## Required action
Once you find the line containing "als 50 Frauen" in the data below, copy it and each following line exactly, up to and including the line containing "Psychologie", and nothing else.
□ □ □ □ □ □ □
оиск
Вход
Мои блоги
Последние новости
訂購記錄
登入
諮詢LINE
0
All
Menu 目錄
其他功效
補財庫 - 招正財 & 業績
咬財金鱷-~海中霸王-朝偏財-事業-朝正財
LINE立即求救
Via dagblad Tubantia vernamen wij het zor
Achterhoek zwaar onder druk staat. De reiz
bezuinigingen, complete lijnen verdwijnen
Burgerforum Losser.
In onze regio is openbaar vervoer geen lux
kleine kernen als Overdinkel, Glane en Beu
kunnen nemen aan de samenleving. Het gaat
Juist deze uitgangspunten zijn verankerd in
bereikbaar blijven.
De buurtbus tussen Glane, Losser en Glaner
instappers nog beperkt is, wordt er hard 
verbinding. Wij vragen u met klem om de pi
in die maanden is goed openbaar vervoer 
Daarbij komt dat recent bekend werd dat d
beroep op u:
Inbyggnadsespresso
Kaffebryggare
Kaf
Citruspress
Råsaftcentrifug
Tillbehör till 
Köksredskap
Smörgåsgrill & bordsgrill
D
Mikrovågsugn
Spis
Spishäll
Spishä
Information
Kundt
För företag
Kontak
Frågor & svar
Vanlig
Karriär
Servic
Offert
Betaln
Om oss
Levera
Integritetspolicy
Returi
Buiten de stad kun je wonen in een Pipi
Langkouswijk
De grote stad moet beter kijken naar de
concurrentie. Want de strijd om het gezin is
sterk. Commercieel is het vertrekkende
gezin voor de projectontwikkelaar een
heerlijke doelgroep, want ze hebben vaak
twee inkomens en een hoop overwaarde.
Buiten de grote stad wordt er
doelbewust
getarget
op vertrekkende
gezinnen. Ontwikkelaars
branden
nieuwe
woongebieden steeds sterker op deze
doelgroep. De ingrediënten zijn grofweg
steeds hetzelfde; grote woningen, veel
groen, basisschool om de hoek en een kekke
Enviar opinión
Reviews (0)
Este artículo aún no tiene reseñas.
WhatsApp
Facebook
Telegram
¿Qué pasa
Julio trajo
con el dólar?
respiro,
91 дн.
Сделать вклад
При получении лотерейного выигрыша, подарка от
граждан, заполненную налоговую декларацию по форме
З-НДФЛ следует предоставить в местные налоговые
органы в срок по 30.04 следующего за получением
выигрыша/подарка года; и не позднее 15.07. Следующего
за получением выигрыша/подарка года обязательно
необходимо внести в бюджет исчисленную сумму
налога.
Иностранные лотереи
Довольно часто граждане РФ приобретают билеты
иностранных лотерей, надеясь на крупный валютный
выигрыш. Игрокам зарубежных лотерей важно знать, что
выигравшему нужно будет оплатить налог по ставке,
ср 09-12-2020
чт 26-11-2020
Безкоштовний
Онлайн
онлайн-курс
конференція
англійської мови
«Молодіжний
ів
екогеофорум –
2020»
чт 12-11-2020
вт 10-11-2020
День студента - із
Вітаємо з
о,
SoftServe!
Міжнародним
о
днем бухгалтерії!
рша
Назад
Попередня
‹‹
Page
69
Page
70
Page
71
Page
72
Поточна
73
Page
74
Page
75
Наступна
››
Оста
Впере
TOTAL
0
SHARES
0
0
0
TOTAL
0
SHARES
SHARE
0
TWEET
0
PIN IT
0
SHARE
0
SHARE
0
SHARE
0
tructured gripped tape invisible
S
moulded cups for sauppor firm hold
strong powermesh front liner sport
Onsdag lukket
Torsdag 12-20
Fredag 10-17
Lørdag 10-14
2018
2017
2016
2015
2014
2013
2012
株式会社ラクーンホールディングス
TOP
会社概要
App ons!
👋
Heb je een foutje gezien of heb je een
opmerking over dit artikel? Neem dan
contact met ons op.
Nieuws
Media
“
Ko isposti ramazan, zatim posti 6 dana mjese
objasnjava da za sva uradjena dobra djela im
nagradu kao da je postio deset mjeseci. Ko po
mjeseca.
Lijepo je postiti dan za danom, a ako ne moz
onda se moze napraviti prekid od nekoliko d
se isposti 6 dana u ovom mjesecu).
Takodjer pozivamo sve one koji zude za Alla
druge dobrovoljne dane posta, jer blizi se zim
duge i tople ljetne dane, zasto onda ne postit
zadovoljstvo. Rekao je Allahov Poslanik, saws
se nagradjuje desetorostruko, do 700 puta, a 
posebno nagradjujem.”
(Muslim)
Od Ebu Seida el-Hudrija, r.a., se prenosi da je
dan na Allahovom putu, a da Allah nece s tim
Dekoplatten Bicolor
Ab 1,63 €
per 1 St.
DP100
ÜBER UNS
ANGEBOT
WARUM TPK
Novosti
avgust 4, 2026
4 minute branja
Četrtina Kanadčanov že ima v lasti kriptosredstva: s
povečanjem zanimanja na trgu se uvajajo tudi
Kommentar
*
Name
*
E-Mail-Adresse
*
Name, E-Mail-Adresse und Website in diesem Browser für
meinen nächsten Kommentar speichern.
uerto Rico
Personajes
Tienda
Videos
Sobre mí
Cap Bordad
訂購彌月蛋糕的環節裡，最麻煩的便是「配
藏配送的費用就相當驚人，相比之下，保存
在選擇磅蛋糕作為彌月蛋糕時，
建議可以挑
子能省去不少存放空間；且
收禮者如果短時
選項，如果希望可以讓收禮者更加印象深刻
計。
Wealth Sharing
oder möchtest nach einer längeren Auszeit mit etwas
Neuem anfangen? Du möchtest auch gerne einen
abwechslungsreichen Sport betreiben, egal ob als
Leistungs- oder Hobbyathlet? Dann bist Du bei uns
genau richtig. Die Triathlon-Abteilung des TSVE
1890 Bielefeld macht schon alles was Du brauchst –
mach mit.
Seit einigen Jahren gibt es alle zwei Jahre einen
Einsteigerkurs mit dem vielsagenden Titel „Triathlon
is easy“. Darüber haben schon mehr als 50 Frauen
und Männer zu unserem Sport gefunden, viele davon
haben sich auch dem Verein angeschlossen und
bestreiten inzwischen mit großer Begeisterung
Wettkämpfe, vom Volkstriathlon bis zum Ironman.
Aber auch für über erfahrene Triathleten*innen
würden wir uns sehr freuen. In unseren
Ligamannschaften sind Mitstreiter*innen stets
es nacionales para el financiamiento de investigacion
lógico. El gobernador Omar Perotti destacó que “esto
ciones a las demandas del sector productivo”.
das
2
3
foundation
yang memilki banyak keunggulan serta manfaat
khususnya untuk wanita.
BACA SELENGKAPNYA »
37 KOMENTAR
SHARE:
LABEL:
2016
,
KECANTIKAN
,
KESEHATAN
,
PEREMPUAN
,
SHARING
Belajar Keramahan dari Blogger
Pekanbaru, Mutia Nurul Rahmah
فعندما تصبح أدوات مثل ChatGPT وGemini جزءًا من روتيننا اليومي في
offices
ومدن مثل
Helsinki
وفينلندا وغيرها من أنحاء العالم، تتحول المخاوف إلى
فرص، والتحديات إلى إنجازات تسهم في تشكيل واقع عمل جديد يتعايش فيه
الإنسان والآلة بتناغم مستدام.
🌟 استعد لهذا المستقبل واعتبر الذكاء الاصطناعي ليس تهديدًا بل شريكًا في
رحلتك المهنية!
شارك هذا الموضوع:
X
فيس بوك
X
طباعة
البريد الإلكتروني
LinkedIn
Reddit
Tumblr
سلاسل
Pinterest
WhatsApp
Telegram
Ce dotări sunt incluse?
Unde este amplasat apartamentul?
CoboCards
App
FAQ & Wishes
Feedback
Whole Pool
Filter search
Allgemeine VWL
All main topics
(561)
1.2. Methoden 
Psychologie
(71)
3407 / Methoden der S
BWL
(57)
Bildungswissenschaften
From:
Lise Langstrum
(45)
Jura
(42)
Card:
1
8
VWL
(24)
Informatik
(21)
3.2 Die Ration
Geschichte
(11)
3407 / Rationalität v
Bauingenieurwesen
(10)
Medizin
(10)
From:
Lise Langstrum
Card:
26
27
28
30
□ □ □ □ □ □ □
## Response
is easy“. Darüber haben schon mehr als 50 Frauen
und Männer zu unserem Sport gefunden, viele davon
haben sich auch dem Verein angeschlossen und
bestreiten inzwischen mit großer Begeisterung
Wettkämpfe, vom Volkstriathlon bis zum Ironman.
Aber auch für über erfahrene Triathleten*innen
würden wir uns sehr freuen. In unseren
Ligamannschaften sind Mitstreiter*innen stets
es nacionales para el financiamiento de investigacion
lógico. El gobernador Omar Perotti destacó que “esto
ciones a las demandas del sector productivo”.
das
2
3
foundation
yang memilki banyak keunggulan serta manfaat
khususnya untuk wanita.
BACA SELENGKAPNYA »
37 KOMENTAR
SHARE:
LABEL:
2016
,
KECANTIKAN
,
KESEHATAN
,
PEREMPUAN
,
SHARING
Belajar Keramahan dari Blogger
Pekanbaru, Mutia Nurul Rahmah
فعندما تصبح أدوات مثل ChatGPT وGemini جزءًا من روتيننا اليومي في
offices
ومدن مثل
Helsinki
وفينلندا وغيرها من أنحاء العالم، تتحول المخاوف إلى
فرص، والتحديات إلى إنجازات تسهم في تشكيل واقع عمل جديد يتعايش فيه
الإنسان والآلة بتناغم مستدام.
🌟 استعد لهذا المستقبل واعتبر الذكاء الاصطناعي ليس تهديدًا بل شريكًا في
رحلتك المهنية!
شارك هذا الموضوع:
X
فيس بوك
X
طباعة
البريد الإلكتروني
LinkedIn
Reddit
Tumblr
سلاسل
Pinterest
WhatsApp
Telegram
Ce dotări sunt incluse?
Unde este amplasat apartamentul?
CoboCards
App
FAQ & Wishes
Feedback
Whole Pool
Filter search
Allgemeine VWL
All main topics
(561)
1.2. Methoden 
Psychologie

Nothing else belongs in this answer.